__DIRECTIONS__
Go through the records and count every line that holds "Page". Only the number belongs in the reply.

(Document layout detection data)
━━━
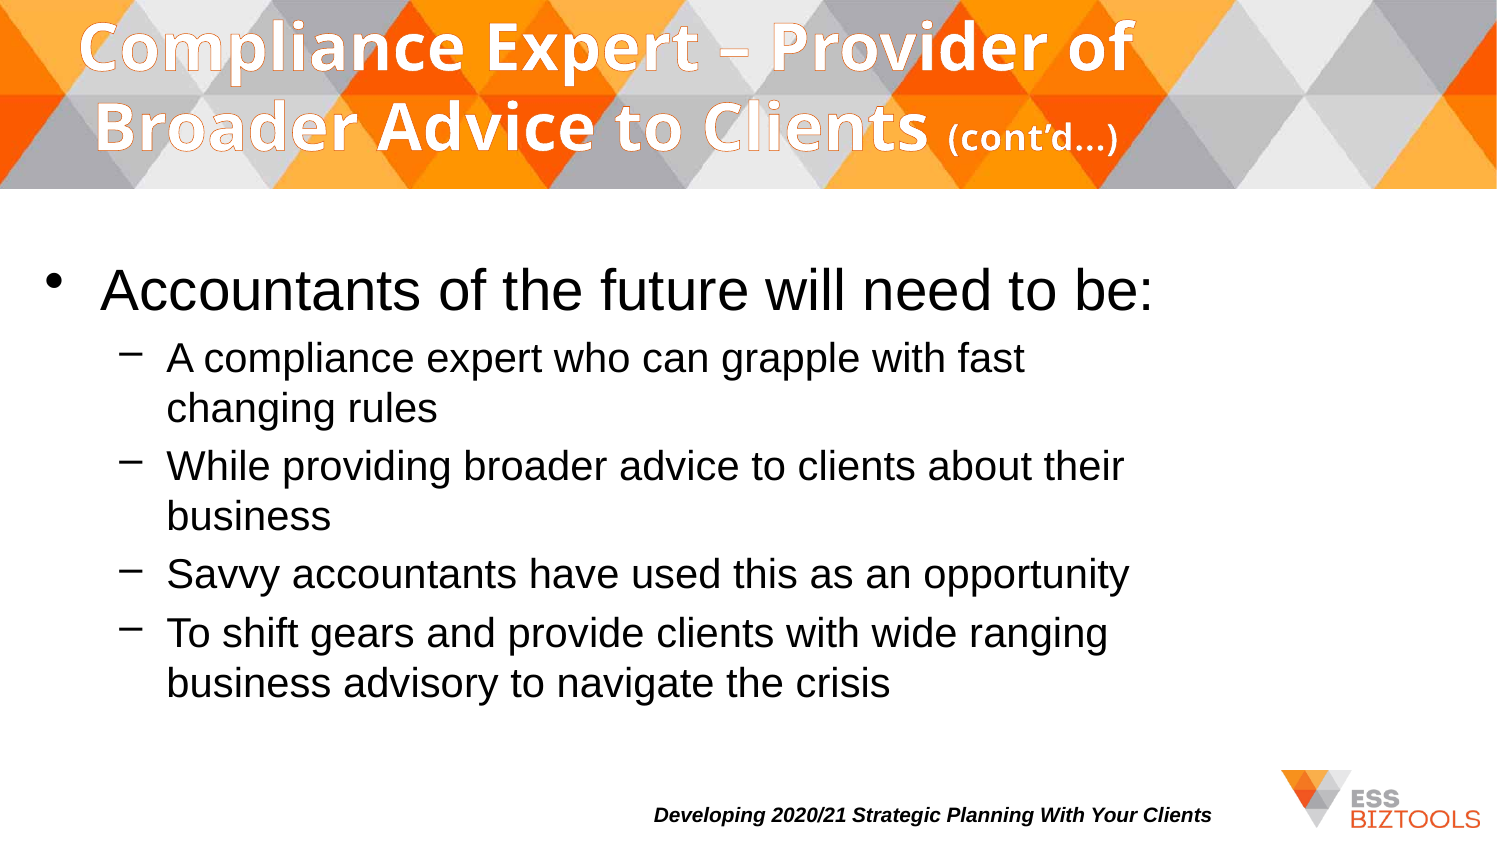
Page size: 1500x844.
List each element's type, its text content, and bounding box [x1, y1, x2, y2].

picture [0, 0, 1497, 189]
list Accountants of the future will need to be: A compliance expert who can grapple with fast changing rules While providing broader advice to clients about their business Savvy accountants have used this as an opportunity To shift gears and provide clients with wide ranging business advisory to navigate the crisis [29, 244, 1199, 729]
footer Developing 2020/21 Strategic Planning With Your Clients [608, 794, 1259, 834]
picture [1281, 770, 1480, 829]
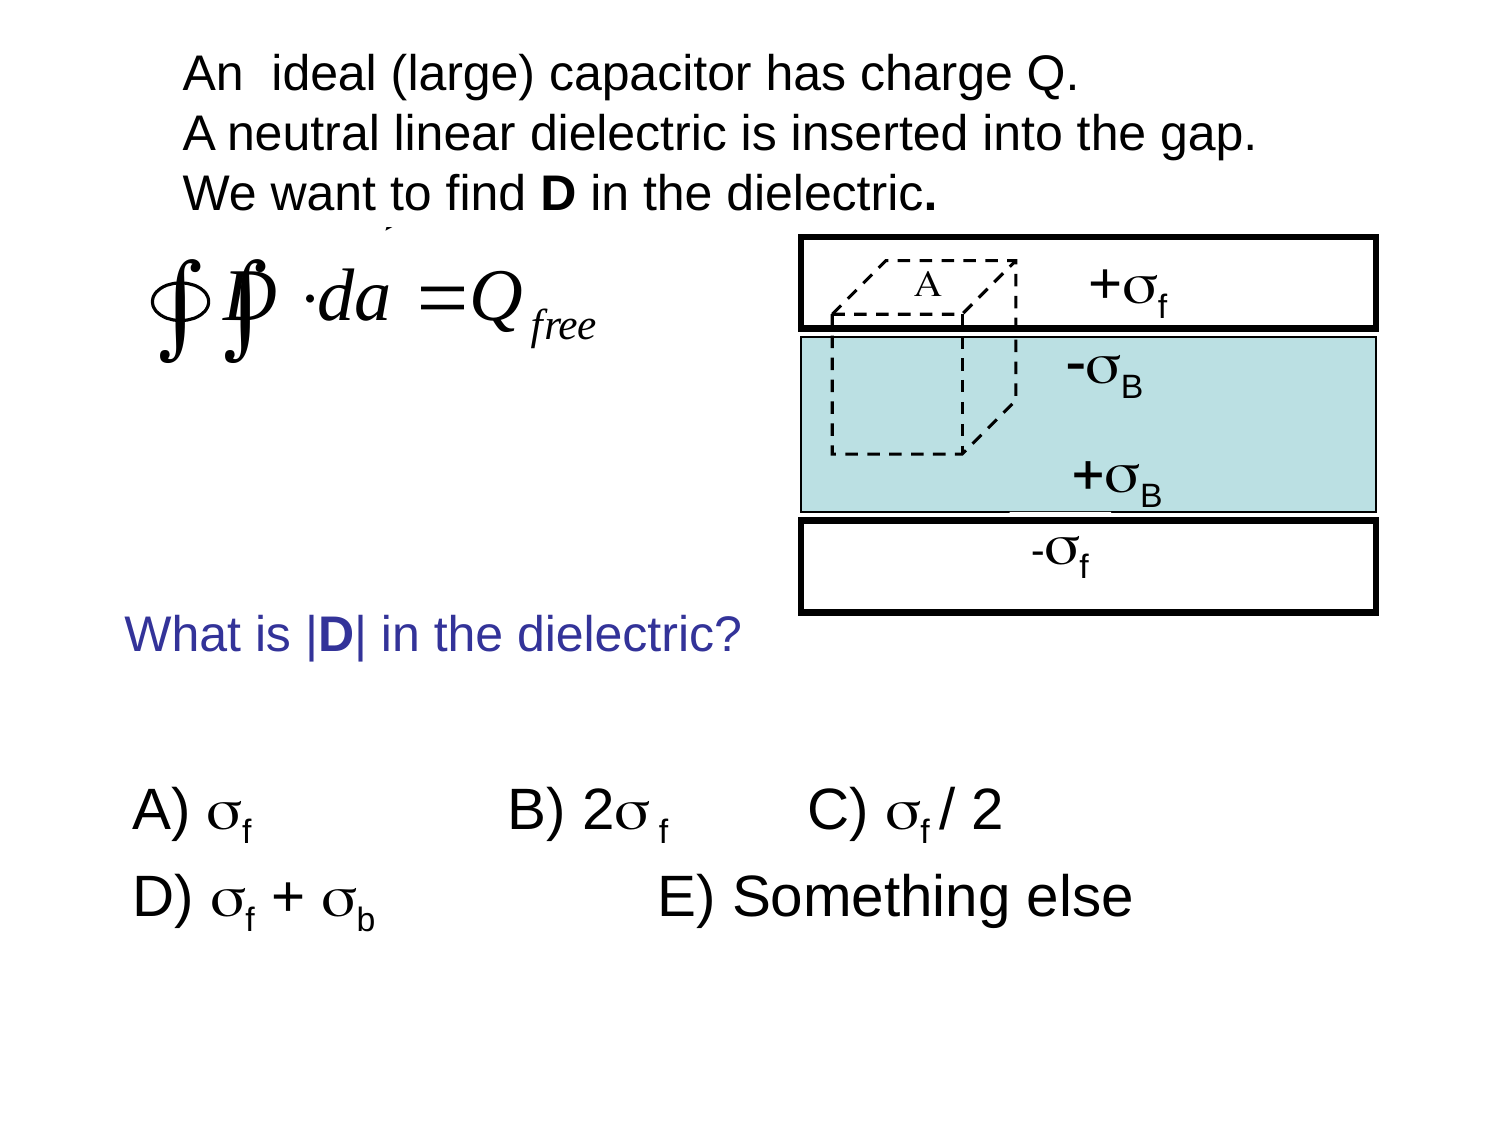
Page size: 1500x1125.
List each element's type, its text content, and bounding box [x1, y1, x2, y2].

title An ideal (large) capacitor has charge Q. A neutral linear dielectric is inserted into the gap. We want to find D in the dielectric. [167, 23, 1377, 238]
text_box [136, 227, 620, 377]
text_box What is |D| in the dielectric? [109, 594, 758, 669]
text_box A) f B) 2 f C) f / 2 D) sf + sb E) Something else [117, 755, 1238, 946]
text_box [800, 236, 1377, 613]
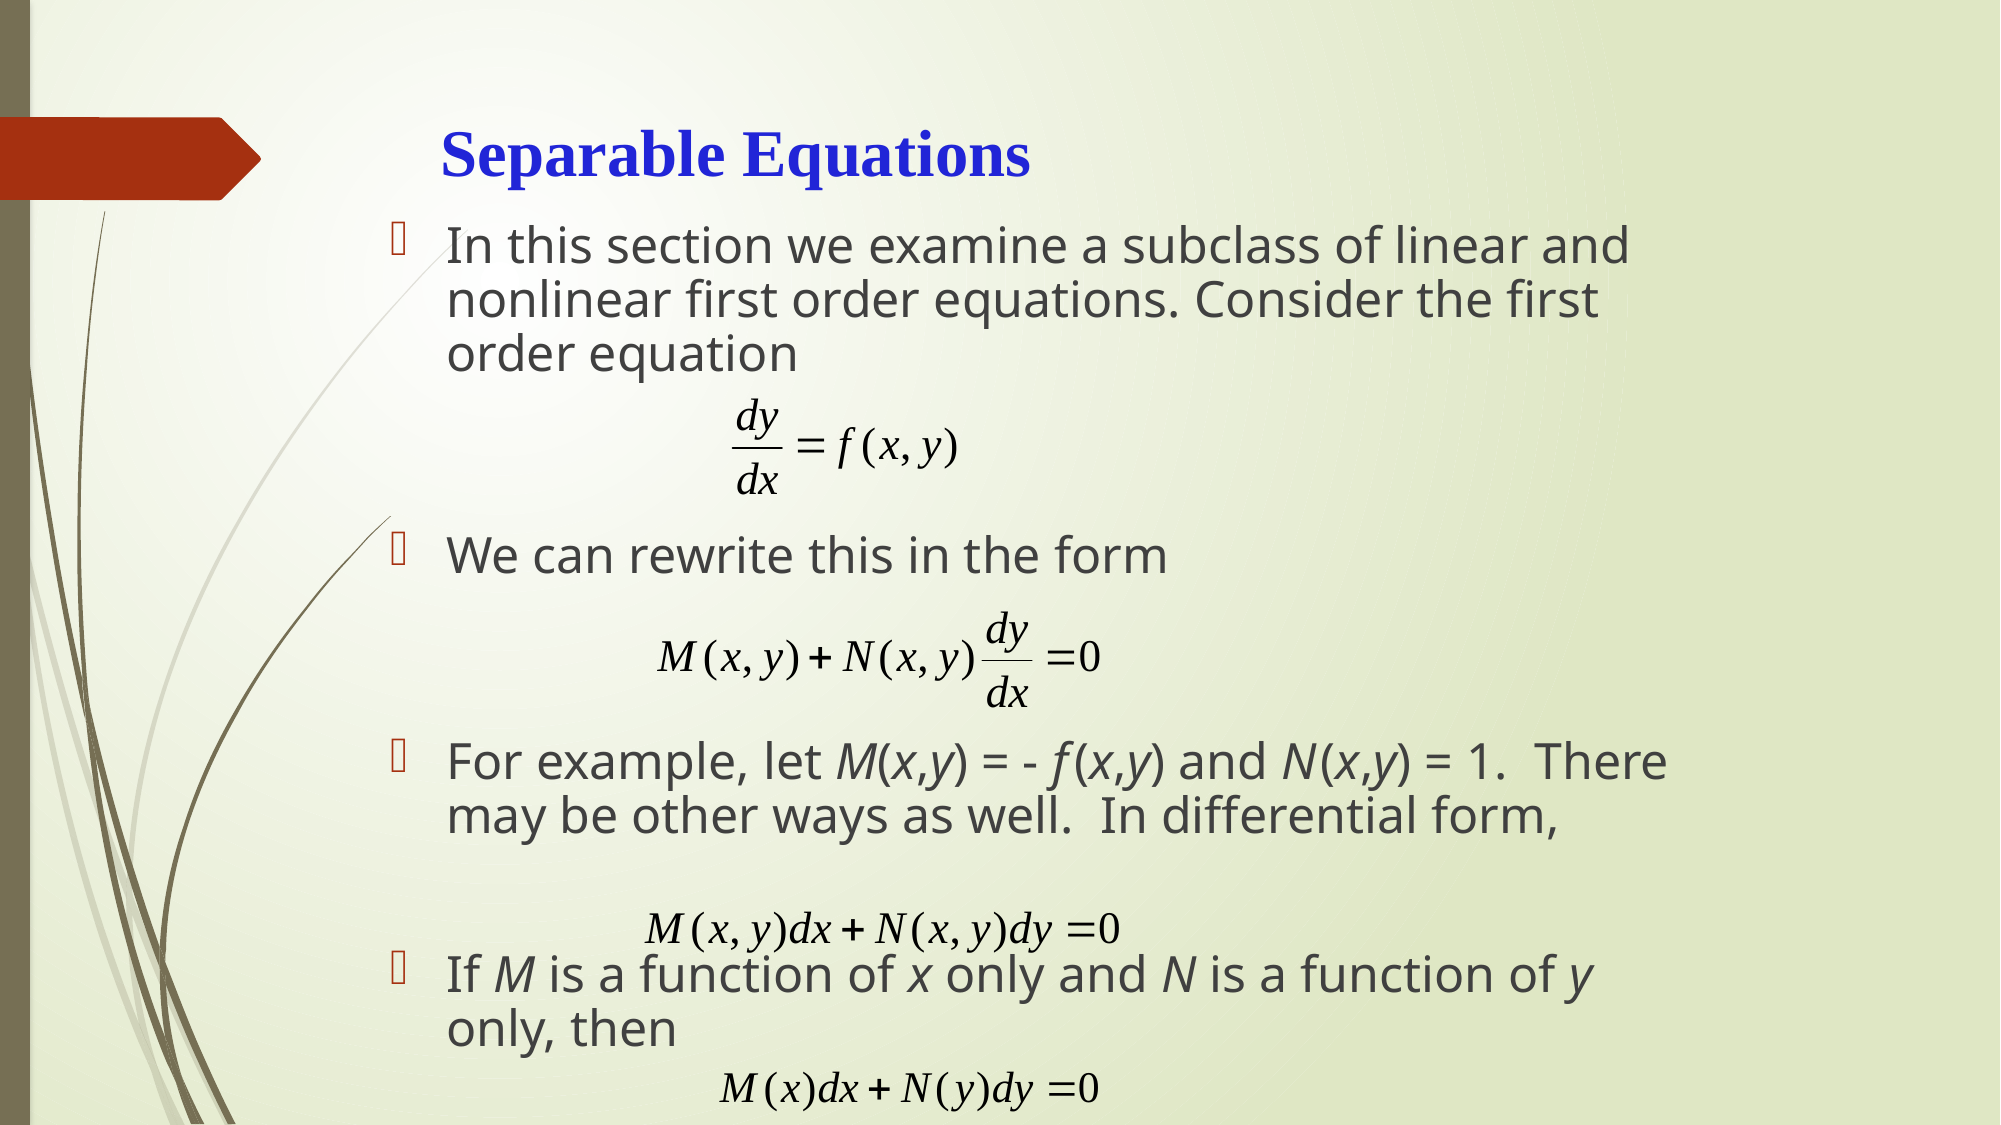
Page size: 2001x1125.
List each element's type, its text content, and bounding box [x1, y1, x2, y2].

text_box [724, 387, 967, 505]
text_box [712, 1062, 1107, 1122]
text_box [649, 599, 1108, 718]
title Separable Equations [425, 102, 1888, 313]
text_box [637, 901, 1129, 963]
list In this section we examine a subclass of linear and nonlinear first order equations. Consider the first order equation We can rewrite this in the form For example, let M(x,y) = - f (x,y) and N (x,y) = 1. There may be other ways as well. In differential form, If M is a function of x only and N is a function of y only, then In this case, the equation is called separable. [375, 212, 1699, 1038]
━━━
__RESULT__
3